[TASK GOAL] Please copy, word for word, the line that contains "los llamados Comités" and every line after it through the end of the records, and nothing more.

-------

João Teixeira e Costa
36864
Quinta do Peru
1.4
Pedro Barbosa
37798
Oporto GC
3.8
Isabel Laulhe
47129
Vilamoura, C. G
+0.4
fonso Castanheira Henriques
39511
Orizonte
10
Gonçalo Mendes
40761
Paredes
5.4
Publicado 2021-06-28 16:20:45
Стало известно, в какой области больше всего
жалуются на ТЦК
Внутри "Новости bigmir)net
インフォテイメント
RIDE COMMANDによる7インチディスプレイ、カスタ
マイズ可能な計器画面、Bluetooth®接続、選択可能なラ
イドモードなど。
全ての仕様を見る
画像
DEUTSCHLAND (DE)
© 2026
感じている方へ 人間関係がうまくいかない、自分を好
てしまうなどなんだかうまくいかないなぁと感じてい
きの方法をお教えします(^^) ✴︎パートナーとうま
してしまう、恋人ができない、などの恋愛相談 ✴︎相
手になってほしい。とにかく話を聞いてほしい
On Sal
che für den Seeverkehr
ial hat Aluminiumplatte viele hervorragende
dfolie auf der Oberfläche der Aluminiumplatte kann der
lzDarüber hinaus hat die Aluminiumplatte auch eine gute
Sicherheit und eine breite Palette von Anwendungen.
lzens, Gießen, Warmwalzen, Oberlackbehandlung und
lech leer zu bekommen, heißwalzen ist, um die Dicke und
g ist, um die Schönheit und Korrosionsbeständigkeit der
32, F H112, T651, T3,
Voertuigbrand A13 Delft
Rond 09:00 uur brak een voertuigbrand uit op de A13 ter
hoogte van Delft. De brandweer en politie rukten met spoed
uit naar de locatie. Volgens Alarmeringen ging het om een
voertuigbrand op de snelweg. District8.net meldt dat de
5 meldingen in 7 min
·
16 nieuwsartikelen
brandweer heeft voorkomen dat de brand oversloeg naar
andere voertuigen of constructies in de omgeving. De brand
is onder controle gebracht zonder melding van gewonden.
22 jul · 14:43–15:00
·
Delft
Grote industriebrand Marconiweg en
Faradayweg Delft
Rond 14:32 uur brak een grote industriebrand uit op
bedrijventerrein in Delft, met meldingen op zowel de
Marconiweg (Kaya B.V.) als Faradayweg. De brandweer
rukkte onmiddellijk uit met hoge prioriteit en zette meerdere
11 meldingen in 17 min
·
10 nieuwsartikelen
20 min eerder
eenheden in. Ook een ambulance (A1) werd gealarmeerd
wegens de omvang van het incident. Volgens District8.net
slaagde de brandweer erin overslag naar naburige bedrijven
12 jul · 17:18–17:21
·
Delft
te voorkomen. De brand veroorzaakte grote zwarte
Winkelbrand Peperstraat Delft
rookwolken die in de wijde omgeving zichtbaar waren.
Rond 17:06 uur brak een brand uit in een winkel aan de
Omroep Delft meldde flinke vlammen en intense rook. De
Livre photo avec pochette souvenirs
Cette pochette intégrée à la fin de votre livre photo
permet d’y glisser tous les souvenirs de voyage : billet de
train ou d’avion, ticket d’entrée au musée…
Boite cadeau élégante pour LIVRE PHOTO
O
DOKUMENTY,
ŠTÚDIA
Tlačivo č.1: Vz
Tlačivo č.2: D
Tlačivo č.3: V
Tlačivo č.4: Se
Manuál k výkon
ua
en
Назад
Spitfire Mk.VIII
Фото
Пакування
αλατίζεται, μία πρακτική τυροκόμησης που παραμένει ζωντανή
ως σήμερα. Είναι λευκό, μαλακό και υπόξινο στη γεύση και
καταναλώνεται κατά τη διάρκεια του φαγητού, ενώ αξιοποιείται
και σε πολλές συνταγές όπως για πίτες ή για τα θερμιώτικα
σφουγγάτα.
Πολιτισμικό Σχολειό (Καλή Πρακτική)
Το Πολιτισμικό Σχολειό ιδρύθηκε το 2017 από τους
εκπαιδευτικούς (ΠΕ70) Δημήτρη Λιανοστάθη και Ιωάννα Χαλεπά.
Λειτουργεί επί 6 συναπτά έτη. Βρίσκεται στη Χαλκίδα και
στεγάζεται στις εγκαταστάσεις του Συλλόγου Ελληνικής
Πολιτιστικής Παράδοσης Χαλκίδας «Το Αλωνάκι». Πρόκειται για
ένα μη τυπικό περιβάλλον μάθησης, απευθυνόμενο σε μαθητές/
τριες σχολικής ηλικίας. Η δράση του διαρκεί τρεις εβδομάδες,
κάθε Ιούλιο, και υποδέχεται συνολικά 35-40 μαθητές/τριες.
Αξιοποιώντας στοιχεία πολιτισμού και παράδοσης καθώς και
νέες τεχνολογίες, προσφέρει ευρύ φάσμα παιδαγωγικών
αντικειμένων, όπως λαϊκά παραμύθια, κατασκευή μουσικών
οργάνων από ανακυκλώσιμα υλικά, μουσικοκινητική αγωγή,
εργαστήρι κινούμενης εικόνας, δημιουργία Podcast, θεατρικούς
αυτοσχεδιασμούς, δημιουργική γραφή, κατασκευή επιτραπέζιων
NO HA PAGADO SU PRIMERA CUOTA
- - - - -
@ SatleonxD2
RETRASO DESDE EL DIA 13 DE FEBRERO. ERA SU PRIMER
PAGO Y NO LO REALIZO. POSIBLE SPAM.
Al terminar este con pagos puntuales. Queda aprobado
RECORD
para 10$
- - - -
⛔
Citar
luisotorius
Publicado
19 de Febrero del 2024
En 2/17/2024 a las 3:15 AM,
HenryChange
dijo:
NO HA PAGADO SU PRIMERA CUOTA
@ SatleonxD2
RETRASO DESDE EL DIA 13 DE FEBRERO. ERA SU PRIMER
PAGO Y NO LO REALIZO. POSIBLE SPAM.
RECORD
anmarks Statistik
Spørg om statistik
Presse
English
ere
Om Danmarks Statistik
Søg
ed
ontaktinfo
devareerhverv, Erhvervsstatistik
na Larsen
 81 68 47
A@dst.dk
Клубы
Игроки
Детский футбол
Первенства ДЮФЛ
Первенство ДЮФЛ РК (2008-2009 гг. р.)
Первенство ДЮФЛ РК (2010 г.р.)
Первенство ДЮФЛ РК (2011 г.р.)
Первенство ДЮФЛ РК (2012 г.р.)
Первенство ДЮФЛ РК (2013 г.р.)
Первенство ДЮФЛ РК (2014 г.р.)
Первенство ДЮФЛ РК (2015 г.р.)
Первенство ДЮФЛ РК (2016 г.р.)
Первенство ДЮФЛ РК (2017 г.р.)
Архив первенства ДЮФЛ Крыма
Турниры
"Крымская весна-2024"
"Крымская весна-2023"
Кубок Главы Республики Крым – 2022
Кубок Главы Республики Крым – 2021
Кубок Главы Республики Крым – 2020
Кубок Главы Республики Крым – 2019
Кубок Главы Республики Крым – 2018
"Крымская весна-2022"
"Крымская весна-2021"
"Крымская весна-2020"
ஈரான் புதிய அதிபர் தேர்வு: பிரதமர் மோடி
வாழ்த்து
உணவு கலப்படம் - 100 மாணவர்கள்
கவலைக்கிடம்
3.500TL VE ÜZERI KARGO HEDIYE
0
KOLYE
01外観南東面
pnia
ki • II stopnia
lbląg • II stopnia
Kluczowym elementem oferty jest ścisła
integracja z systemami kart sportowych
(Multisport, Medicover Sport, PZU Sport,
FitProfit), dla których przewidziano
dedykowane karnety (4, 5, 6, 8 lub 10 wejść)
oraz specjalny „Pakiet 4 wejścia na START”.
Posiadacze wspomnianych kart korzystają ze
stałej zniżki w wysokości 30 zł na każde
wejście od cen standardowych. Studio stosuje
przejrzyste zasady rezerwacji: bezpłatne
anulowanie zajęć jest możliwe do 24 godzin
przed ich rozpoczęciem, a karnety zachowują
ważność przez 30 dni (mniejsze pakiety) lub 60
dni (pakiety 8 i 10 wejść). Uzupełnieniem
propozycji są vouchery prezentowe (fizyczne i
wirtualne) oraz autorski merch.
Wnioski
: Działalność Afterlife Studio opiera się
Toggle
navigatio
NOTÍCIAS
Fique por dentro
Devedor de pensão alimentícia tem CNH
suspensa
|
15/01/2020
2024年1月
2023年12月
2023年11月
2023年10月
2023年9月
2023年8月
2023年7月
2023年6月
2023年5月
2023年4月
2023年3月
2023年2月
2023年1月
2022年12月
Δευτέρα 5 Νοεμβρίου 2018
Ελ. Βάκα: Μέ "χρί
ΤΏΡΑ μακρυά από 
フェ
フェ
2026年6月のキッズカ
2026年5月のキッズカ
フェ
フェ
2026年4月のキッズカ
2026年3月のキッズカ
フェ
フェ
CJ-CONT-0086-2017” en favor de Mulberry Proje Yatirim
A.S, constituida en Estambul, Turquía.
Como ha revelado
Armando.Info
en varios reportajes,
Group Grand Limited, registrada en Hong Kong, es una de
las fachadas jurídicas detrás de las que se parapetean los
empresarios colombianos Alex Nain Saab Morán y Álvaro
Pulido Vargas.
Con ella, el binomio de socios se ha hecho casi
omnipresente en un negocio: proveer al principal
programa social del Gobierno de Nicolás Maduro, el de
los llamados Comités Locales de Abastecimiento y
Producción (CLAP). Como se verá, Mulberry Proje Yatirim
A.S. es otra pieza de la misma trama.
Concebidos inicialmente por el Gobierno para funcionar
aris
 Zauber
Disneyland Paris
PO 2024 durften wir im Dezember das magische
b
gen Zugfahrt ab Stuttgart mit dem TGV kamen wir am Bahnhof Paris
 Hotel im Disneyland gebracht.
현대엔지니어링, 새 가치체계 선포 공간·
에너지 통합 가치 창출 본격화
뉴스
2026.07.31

-------

[ANSWER SPACE]
los llamados Comités Locales de Abastecimiento y
Producción (CLAP). Como se verá, Mulberry Proje Yatirim
A.S. es otra pieza de la misma trama.
Concebidos inicialmente por el Gobierno para funcionar
aris
 Zauber
Disneyland Paris
PO 2024 durften wir im Dezember das magische
b
gen Zugfahrt ab Stuttgart mit dem TGV kamen wir am Bahnhof Paris
 Hotel im Disneyland gebracht.
현대엔지니어링, 새 가치체계 선포 공간·
에너지 통합 가치 창출 본격화
뉴스
2026.07.31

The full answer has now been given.